Saved data entries:
=====
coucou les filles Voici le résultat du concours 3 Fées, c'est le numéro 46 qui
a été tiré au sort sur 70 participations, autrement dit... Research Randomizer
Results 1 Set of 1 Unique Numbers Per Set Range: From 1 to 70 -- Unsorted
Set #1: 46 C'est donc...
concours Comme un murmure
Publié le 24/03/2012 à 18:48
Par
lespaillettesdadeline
=====
Transcribe every one of the lines above verbatim, preserving their original wording and order.

• **FINAL ANSWER**:
coucou les filles Voici le résultat du concours 3 Fées, c'est le numéro 46 qui
a été tiré au sort sur 70 participations, autrement dit... Research Randomizer
Results 1 Set of 1 Unique Numbers Per Set Range: From 1 to 70 -- Unsorted
Set #1: 46 C'est donc...
concours Comme un murmure
Publié le 24/03/2012 à 18:48
Par
lespaillettesdadeline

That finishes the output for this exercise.